The Independent features an op-ed recommending that the world offer diplomatic recognition to ISIS.
The rationales for the recommendation are:
- the bombing campaign has failed to arrest ISIS’s consolidation of territorial gains
- ISIS has a 24-page plan for forming a state (huh?)
- ISIS is providing governmental services in the territory it controls
- ISIS has a monopoly on force in the territory it controls
- diplomatic recognition and inclusion in the Intergovernmental Organizations that constitute the institutional expression of the current liberal order would moderate ISIS as it did for the USSR
First, diplomatic recognition had no causal relationship with moderation of the USSR. What moderated the international relations of the Soviet Union was the re-emergence of Germany as a continental power, the Second World War, western occupation of Germany, and the creation of NATO. It had nothing to do with diplomatic recognition.

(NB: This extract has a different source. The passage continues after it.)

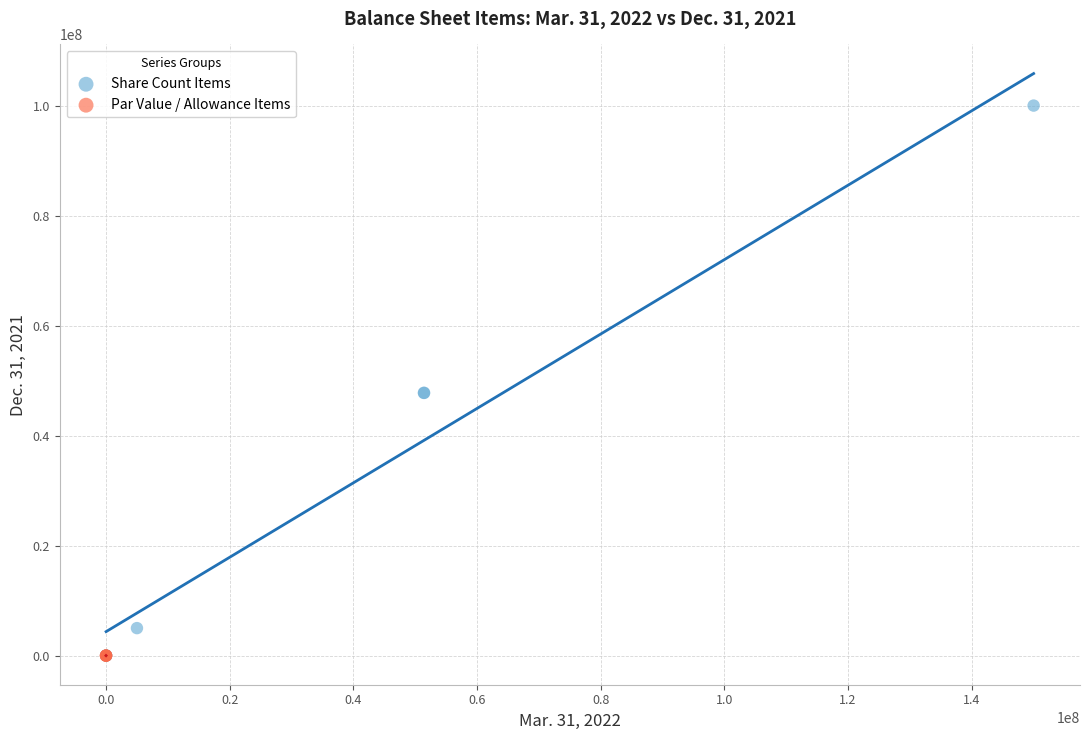

Which series has the widest spread of Y values?

Share Count Items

Internal repression was moderated solely by the demise of Stalin and the fact that by the outbreak of the Second World War, the totalitarian one-party state had been consolidated.
Second, while it is true that ISIS is a proto-state, and the bombing campaign has failed to achieve any meaningful military objective (air power never does by itself), that is no argument for diplomatic recognition that would constrain options for confronting ISIS should it be in the interest of the West or any other actor.
If the international community wanted to defeat ISIS, a Marine Expeditionary Force could do it. The question becomes, “Now what?” There is no credible replacement to provide government for that territory currently. For all its neo-Ottoman pretentions, Turkey would not want to incorporate the region, nor would the international community support a resumption of the mandate system in the Middle East even if a suitable great power were willing to take on that responsibility. Colonialism has ceased to be a viable tool to bring order to ungoverned regions.